Document extract:
Sunday, September 15, 2013

Parts Needed to Build an AR-15

The AR-15 is the most popular rifle in the US, and has been for a few years according to sales rankings.  It's popular for many reasons as I've written about in other posts.  It's flexible, available in a variety of calibers rainging from rimfire to 50 caliber.  It's a great choice for home defense.  It's the most popular choice for government agencies.  With a collapsing stock the same rifle can fit small and large shooters.  In the most common chambering of 5.56 NATO or .223 Remington it offers enough power for small and medium game hunting and light recoil since it's an intermediate power cartridge.   223 is among the most affordable centerfire rifle rounds, at least when we aren't in the middle of the great ammo panic of 2013.  Quality magazines can be had for $10 each.  All of these factors have made it the most popular rifle today.

Building an AR-15 has become quite popular.  It doesn't involve any real gunsmithing because you're just assembling parts.  There is no hand fitting needed, it's almost lego-like.  But if you want to put together something specific or save some money on a quality rifle, assembling yourself could be the way to go.

To assemble a lower you only need one special tool, a wrench to snug down the castle nut if you are using a collapsing stock. You can even get by without that by using a steady hand with a hammer and a screwdriver.  To assemble an upper you need a couple other tools I will discuss when we get to that section, but uppers that are already assembled are widely available in many configurations and are pretty affordable.

A typical stripped lower receiver
The part of the AR15 that is the “firearm” according to the BATFE is the lower receiver. This is the only part you will need to purchase or have transferred to at your local FFL. Keep in mind if you buy one online you'll have to pay the purchase price plus a shipping cost plus a transfer fee at your local FFL.  It's often cheaper to buy one your dealer has in stock.  If you want some information on the details of different brands of lower receivers you can find that here. In general, the lower receiver doesn't need to be from a premium maker, it just needs to be in spec. Prices in shops start around $120, you can spend more on one that's fancier or from a premium name.

After your lower is purchased, you'll need the following items to complete your rifle:
Lower Parts Kit (commonly called the LPK)

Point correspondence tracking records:

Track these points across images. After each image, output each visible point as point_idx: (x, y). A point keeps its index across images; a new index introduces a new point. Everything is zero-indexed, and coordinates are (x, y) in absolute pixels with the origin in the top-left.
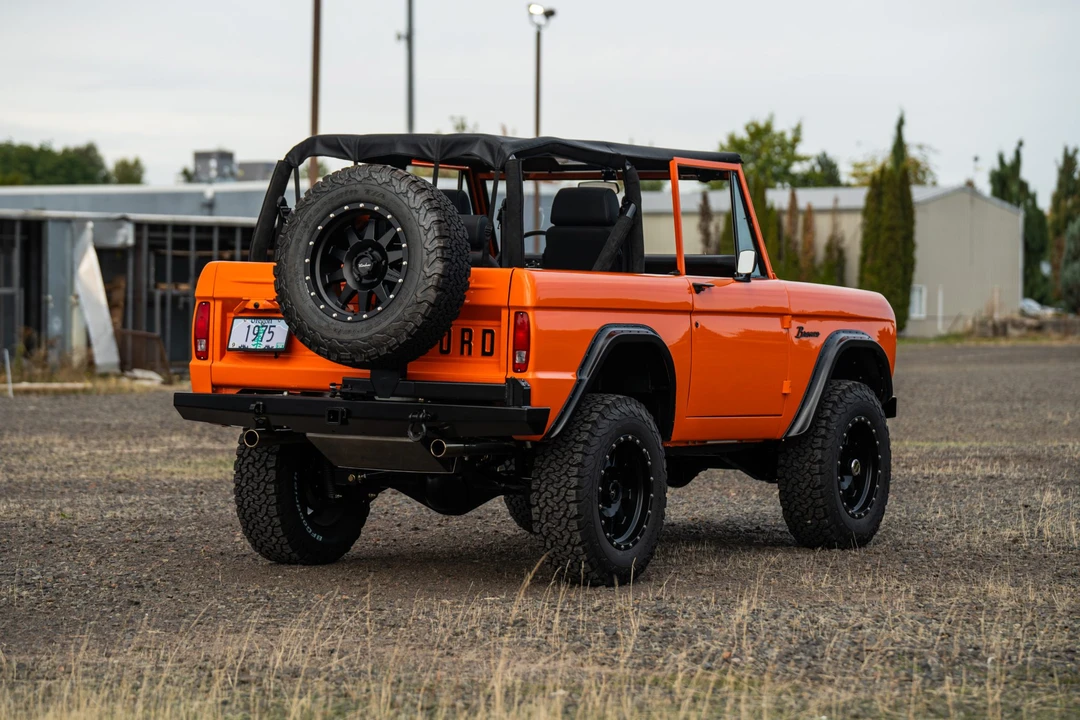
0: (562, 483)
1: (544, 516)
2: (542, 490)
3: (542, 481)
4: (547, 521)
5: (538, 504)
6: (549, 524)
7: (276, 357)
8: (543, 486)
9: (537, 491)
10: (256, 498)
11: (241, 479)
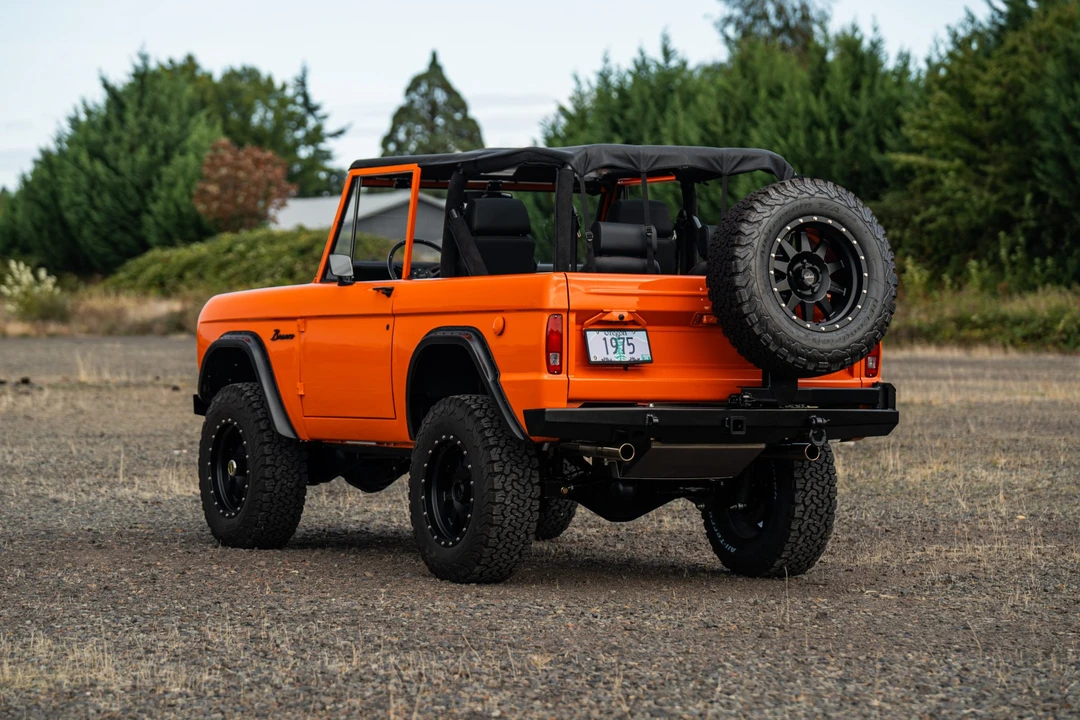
0: (826, 481)
1: (807, 514)
2: (808, 489)
3: (807, 481)
4: (810, 517)
5: (803, 502)
6: (811, 521)
7: (626, 369)
8: (809, 485)
9: (803, 490)
10: (520, 515)
11: (505, 497)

Prompt A:
In the AR-15 post, what is the one special tool needed to assemble a lower?
Prompt B:
Transcribe every line of the point tracking records word for word, leaving the pictures out of your answer.

Result A:
A wrench to snug down the castle nut, if you are using a collapsing stock.

Result B:
Track these points across images. After each image, output each visible point as point_idx: (x, y). A point keeps its index across images; a new index introduces a new point. Everything is zero-indexed, and coordinates are (x, y) in absolute pixels with the origin in the top-left.
0: (562, 483)
1: (544, 516)
2: (542, 490)
3: (542, 481)
4: (547, 521)
5: (538, 504)
6: (549, 524)
7: (276, 357)
8: (543, 486)
9: (537, 491)
10: (256, 498)
11: (241, 479)
0: (826, 481)
1: (807, 514)
2: (808, 489)
3: (807, 481)
4: (810, 517)
5: (803, 502)
6: (811, 521)
7: (626, 369)
8: (809, 485)
9: (803, 490)
10: (520, 515)
11: (505, 497)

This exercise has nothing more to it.